== Entries drawn from a collection ==
++++++++++++++++++++

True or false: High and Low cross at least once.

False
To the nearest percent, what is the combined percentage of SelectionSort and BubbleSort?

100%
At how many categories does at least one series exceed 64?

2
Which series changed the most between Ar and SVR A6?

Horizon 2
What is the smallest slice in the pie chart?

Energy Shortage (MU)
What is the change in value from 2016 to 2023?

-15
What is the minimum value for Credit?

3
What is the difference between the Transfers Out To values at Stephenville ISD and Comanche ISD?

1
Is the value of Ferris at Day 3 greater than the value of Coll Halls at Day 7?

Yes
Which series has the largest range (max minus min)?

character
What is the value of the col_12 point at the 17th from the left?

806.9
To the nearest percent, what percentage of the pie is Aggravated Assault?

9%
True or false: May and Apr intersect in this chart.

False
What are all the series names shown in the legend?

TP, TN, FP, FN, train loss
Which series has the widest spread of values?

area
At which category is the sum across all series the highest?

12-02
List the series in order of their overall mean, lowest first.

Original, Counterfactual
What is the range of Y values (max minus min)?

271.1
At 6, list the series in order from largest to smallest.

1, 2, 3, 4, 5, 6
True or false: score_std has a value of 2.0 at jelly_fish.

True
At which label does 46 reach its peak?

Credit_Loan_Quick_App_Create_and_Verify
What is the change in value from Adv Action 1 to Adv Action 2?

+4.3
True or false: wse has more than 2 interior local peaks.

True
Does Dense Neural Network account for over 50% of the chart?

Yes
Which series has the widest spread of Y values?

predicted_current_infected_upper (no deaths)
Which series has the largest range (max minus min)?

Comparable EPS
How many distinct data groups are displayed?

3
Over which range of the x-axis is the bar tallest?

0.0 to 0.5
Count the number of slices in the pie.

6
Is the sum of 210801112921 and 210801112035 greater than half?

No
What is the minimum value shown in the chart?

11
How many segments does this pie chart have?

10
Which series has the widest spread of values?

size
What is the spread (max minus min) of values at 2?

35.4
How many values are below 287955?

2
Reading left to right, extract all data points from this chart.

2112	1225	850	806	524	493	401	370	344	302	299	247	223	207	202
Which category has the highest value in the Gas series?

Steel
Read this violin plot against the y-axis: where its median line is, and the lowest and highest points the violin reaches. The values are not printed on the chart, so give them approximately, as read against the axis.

++++++++++++++++++++

== What this task involves ==
Pull out every line in the entries above that contains the string "values", and copy each of those lines in full.

== Exercise response ==
What is the difference between the Transfers Out To values at Stephenville ISD and Comanche ISD?
Which series has the widest spread of values?
What is the range of Y values (max minus min)?
Which series has the widest spread of Y values?
Which series has the widest spread of values?
What is the spread (max minus min) of values at 2?
How many values are below 287955?
Read this violin plot against the y-axis: where its median line is, and the lowest and highest points the violin reaches. The values are not printed on the chart, so give them approximately, as read against the axis.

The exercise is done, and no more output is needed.